- Task requirements
When you copy the data, keep every word exactly as it is and leave the pictures out.
Top of Data below
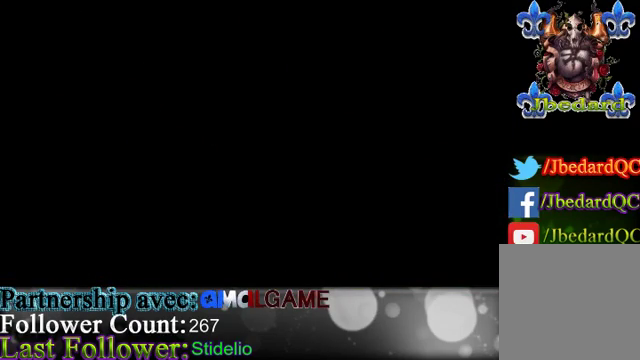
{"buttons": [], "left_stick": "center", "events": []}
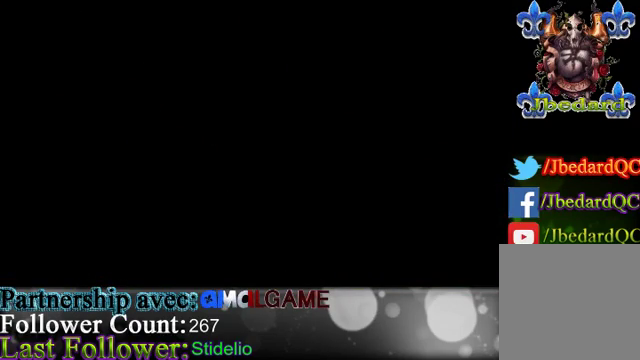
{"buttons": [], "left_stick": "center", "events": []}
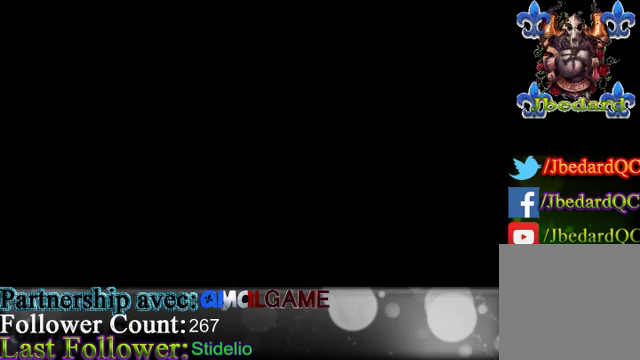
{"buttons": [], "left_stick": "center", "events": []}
Bottom of Data below
- Written answer
{"buttons": [], "left_stick": "center", "events": []}
{"buttons": [], "left_stick": "center", "events": []}
{"buttons": [], "left_stick": "center", "events": []}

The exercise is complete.